Why do we normalize by the root of the dimension in attention?

This is attention, a key part of modern LLMs such as ChatGPT:

$$ \mathrm{Attention}(Q, K, V) = \mathrm{softmax}\left(\frac{QK^{\top}}{\sqrt{d_k}}\right)V $$

While I won't break down every part of this definition (there are better resources for that), we'll quickly refresh what \(Q\) and \(K\) are -- matrices whose rows are query and key vectors. Each entry of \(QK^{\top}\) is the dot product between one query vector and one key vector.

But here's the interesting part: why are we dividing by the square root of the dimension, \(\sqrt{d_k}\)?

The original paper, Attention Is All You Need, explains it¹ like so:

While for small values of \(d_k\) the two mechanisms perform similarly, additive attention outperforms dot product attention without scaling for larger values of \(d_k\). We suspect that for large values of \(d_k\), the dot products grow large in magnitude, pushing the softmax function into regions where it has extremely small gradients. To counteract this effect, we scale the dot products by \(\frac{1}{\sqrt{d_k}}\).

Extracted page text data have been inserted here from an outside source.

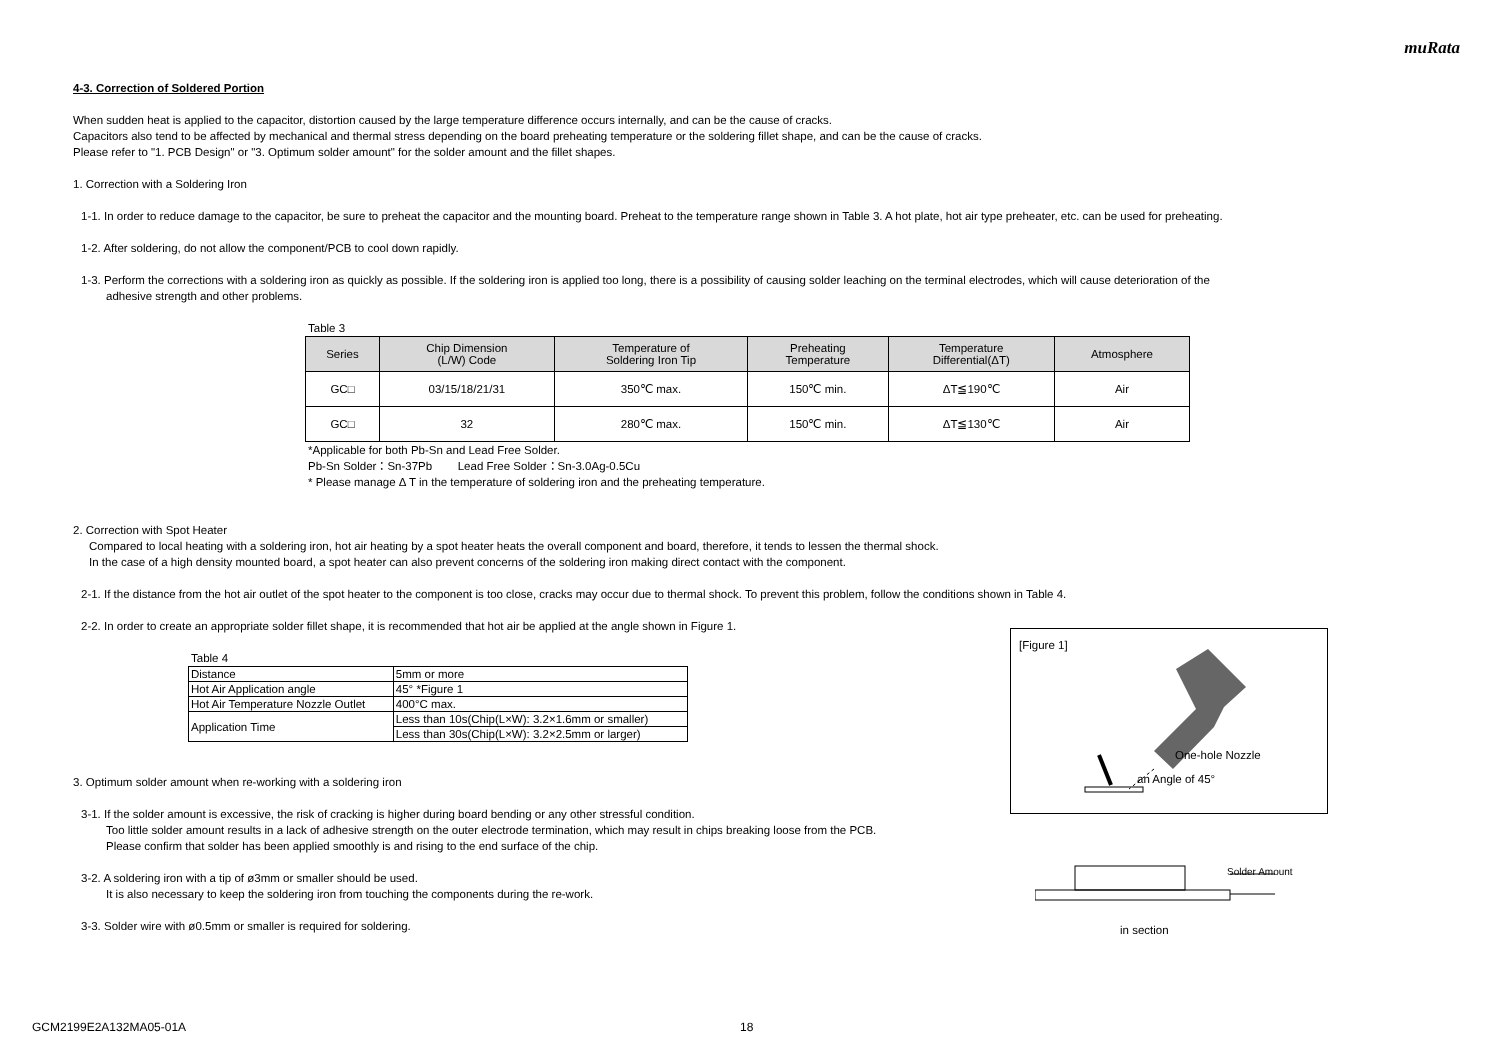muRata
4-3. Correction of Soldered Portion
When sudden heat is applied to the capacitor, distortion caused by the large temperature difference occurs internally, and can be the cause of cracks.
Capacitors also tend to be affected by mechanical and thermal stress depending on the board preheating temperature or the soldering fillet shape, and can be the cause of cracks.
Please refer to "1. PCB Design" or "3. Optimum solder amount" for the solder amount and the fillet shapes.
1. Correction with a Soldering Iron
1-1. In order to reduce damage to the capacitor, be sure to preheat the capacitor and the mounting board. Preheat to the temperature range shown in Table 3. A hot plate, hot air type preheater, etc. can be used for preheating.
1-2. After soldering, do not allow the component/PCB to cool down rapidly.
1-3. Perform the corrections with a soldering iron as quickly as possible. If the soldering iron is applied too long, there is a possibility of causing solder leaching on the terminal electrodes, which will cause deterioration of the
adhesive strength and other problems.
Table 3
| Series | Chip Dimension (L/W) Code | Temperature of Soldering Iron Tip | Preheating Temperature | Temperature Differential(ΔT) | Atmosphere |
| --- | --- | --- | --- | --- | --- |
| GC□ | 03/15/18/21/31 | 350℃ max. | 150℃ min. | ΔT≦190℃ | Air |
| GC□ | 32 | 280℃ max. | 150℃ min. | ΔT≦130℃ | Air |
*Applicable for both Pb-Sn and Lead Free Solder.
Pb-Sn Solder：Sn-37Pb Lead Free Solder：Sn-3.0Ag-0.5Cu
* Please manage Δ T in the temperature of soldering iron and the preheating temperature.
2. Correction with Spot Heater
Compared to local heating with a soldering iron, hot air heating by a spot heater heats the overall component and board, therefore, it tends to lessen the thermal shock.
In the case of a high density mounted board, a spot heater can also prevent concerns of the soldering iron making direct contact with the component.
2-1. If the distance from the hot air outlet of the spot heater to the component is too close, cracks may occur due to thermal shock. To prevent this problem, follow the conditions shown in Table 4.
2-2. In order to create an appropriate solder fillet shape, it is recommended that hot air be applied at the angle shown in Figure 1.
Table 4
| Distance | 5mm or more |
| Hot Air Application angle | 45° *Figure 1 |
| Hot Air Temperature Nozzle Outlet | 400°C max. |
| Application Time | Less than 10s(Chip(L×W): 3.2×1.6mm or smaller) |
| | Less than 30s(Chip(L×W): 3.2×2.5mm or larger) |
3. Optimum solder amount when re-working with a soldering iron
3-1. If the solder amount is excessive, the risk of cracking is higher during board bending or any other stressful condition.
Too little solder amount results in a lack of adhesive strength on the outer electrode termination, which may result in chips breaking loose from the PCB.
Please confirm that solder has been applied smoothly is and rising to the end surface of the chip.
3-2. A soldering iron with a tip of ø3mm or smaller should be used.
It is also necessary to keep the soldering iron from touching the components during the re-work.
3-3. Solder wire with ø0.5mm or smaller is required for soldering.
[Figure 1]
One-hole Nozzle
an Angle of 45°
Solder Amount
in section
GCM2199E2A132MA05-01A 18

Basically, as the dimension of \(K\) increase, the dot product values in the grid of \(QK^{\top}\) become too extreme. To fix this, those values are scaled down using \(\sqrt{d_k}\).

That's fine and all, but why \(\sqrt{d_k}\) in particular? Why not just \(d_k\), or some other manipulation of \(d_k\)?

We can figure this out using a bit of math!

To make our lives easier, let's take a single query-key pair in \(QK^{\top}\) and call their vectors \(q\) and \(k\). We'll standardize their components² to have a mean of 0 and a variance of 1:

$$\begin{aligned} \mathbb{E}[k_i] &= 0 \qquad & \mathbb{E}[q_i] &= 0 \\ \mathrm{Var}(k_i) &= 1 \qquad & \mathrm{Var}(q_i) &= 1 \end{aligned}$$

The goal: we want to find some factor \(c\) that scales the dot product so that the overall variance is the same as the variance of the inputs to the dot product:

$$ \mathrm{Var}(qk^{\top} \cdot c) = 1 $$

The dot product between \(q\) and \(k\) is just the sum of the elements from \(q\) multiplied by elements of the same index from \(k\). This means the variance of the dot product is the sum of the variances of its products (assuming independence):

$$\begin{aligned} \mathrm{Var}(qk^{\top}) &= \mathrm{Var}\left(\sum_{i=1}^{d_k} q_i k_i\right) \\ &= \sum_{i=1}^{d_k} \mathrm{Var}(q_i k_i) \\ \end{aligned}$$

Note that \(d_q = d_k\) (only vectors of equal dimensions can be dotted), so we could also say \(\mathrm{Var}(qk^{\top}) = \sum_{i=1}^{d_q} \mathrm{Var}(q_i k_i)\).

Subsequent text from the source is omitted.